Asked about his large fundraising disadvantage, Donoghue said Muldowney, a former delegate, still has ties to a wealthy section of Washington County that he used to represent.

By contrast, the city of Hagerstown, as a whole, is less well off. "My constituents don't have six-figure incomes," Donoghue said, so he doesn't rely on them for money.

Muldowney couldn't be reached Monday.

A month ago, Republicans criticized Donoghue for an Annapolis fundraising breakfast that they said showed how distant he is from constituents.

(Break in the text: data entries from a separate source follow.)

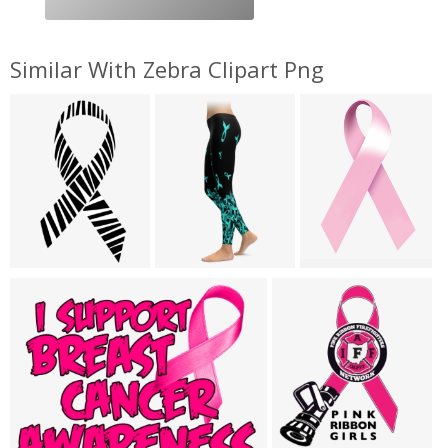
Similar With Zebra Clipart Png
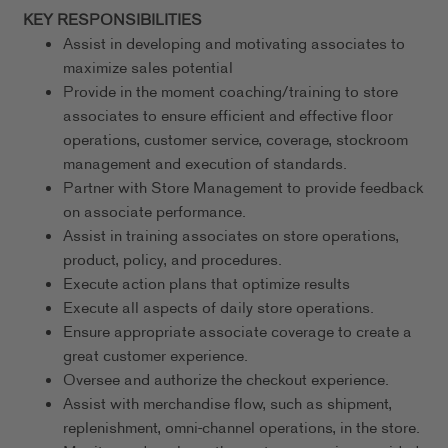
KEY RESPONSIBILITIES
Assist in developing and motivating associates to
maximize sales potential
Provide in the moment coaching/training to store
associates to ensure efficient and effective floor
operations, customer service, coverage, stockroom
management and execution of standards.
Partner with Store Management to provide feedback
on associate performance.
Assist in training associates on store operations,
product, policy, and procedures.
Execute action plans that optimize results
Execute all aspects of daily store operations.
Ensure appropriate associate coverage to create a
great customer experience.
Oversee and authorize the checkout experience.
Assist with merchandise flow, such as shipment,
replenishment, omni-channel operations, in the store.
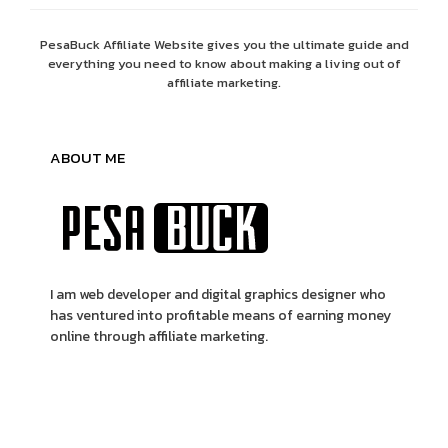
PesaBuck Affiliate Website gives you the ultimate guide and
everything you need to know about making a living out of
affiliate marketing.
ABOUT ME
I am web developer and digital graphics designer who
has ventured into profitable means of earning money
online through affiliate marketing.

Although the invitation listed donation levels of $250, $500 and $1,000, Donoghue said Monday that people didn't have to buy tickets to attend.

He said people came and went, so it was tough to know how many attended, and some who didn't go sent donations, so it's impossible to know how much money was raised.

Donoghue's Oct. 27 finance report didn't delineate which money came from the fundraiser.

In the Sept. 2 to Oct. 27 filing period, Muldowney outspent Donoghue $40,276 to $3,481.

The largest expense was $18,000 to Targeted Creative Communications of Alexandria, Va., to produce and send three direct-mail pieces. His campaign also paid The Tarrance Group, also of Alexandria, $8,733 for a "survey of voter attitudes."

Three other Washington County state representatives - Del. Christopher B. Shank, Del. Robert A. McKee and Sen. Donald F. Munson, all Republicans - are running unopposed.